Explore the material:
1. Using the article on the Wireless ANZAC exhibition, answer these:
(a) What amateur callsign did Eric Keast Burke use?
(b) Where is the gallery that holds the exhibition?
(c) Which magazine ran the ANZAC 100 series of articles?
2. Give the passage of the article on the Wireless ANZAC exhibition between "Jim Linton - VK3PC" and "Arnold Holst XPH.", inclusive, switching "covered" to "described".

Wireless ANZAC goes on exhibition
Australian World War I Wireless Operator Eric Keast Burke, a photographer, journalist and radio experimenter with the amateur callsign XMO, has a public exhibition that starts this week at a gallery in Melbourne’s east. The Australian War Memorial reports very little has been written about the Wireless ANZACs in Mesopotamia, due to them being small in number and mainly technical troops keeping the battlefield lines of communications open.
Jim Linton - VK3PC
The ANZAC 100 series of articles in Amateur Radio magazine 2015 also covered the work of Wireless ANZACs, including Bert Billings XJP and Arnold Holst XPH.

Provided material:
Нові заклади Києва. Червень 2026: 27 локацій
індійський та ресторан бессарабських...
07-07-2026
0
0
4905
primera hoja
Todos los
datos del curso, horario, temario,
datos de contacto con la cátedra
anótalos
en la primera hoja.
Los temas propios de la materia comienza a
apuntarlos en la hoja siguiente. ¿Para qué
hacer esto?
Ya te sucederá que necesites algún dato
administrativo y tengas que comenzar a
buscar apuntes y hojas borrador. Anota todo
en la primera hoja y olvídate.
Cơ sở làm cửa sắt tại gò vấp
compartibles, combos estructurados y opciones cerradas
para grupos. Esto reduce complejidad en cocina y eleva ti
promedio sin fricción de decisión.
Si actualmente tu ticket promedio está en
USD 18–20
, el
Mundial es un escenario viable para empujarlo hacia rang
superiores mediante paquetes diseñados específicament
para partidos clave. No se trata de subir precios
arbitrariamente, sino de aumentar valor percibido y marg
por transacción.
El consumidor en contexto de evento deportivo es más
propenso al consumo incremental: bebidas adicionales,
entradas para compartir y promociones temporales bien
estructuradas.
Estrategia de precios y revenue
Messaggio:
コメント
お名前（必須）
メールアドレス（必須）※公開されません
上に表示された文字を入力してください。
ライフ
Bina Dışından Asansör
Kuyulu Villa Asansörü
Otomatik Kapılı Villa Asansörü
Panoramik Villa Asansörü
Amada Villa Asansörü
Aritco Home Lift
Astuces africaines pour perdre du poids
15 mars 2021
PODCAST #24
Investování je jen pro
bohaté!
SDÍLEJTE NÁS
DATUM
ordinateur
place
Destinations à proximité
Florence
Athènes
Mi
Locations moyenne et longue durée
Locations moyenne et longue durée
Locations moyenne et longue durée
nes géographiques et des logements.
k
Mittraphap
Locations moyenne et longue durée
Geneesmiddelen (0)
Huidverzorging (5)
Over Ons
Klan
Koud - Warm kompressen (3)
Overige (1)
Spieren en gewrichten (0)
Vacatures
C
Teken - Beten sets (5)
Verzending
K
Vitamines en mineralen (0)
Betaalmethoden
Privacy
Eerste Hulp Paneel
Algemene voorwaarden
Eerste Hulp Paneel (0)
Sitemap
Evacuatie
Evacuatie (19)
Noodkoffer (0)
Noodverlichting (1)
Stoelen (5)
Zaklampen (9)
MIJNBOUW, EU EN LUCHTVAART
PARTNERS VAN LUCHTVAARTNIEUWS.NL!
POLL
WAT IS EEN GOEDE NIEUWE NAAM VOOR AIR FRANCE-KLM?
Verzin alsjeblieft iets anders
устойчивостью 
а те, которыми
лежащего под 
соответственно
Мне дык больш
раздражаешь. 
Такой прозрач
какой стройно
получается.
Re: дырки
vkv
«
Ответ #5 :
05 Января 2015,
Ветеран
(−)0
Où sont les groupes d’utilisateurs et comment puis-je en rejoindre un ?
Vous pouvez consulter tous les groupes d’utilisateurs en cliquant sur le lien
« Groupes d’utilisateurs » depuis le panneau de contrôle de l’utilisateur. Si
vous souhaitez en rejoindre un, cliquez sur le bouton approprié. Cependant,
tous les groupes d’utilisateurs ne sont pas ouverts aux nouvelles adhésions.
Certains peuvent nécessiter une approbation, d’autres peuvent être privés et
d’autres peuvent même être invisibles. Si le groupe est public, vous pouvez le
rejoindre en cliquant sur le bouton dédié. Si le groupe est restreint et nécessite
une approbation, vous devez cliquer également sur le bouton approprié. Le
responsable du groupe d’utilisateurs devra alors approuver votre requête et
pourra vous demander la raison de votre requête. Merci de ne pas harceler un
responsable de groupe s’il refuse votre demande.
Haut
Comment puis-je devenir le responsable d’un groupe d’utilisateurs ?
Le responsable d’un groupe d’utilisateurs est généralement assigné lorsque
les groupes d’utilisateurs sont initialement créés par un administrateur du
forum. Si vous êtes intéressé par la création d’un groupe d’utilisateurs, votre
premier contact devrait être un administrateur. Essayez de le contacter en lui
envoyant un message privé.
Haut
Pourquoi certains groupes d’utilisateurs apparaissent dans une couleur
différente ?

List of answers:
1.
(a) XMO
(b) In Melbourne’s east
(c) Amateur Radio magazine

2.
Jim Linton - VK3PC
The ANZAC 100 series of articles in Amateur Radio magazine 2015 also described the work of Wireless ANZACs, including Bert Billings XJP and Arnold Holst XPH.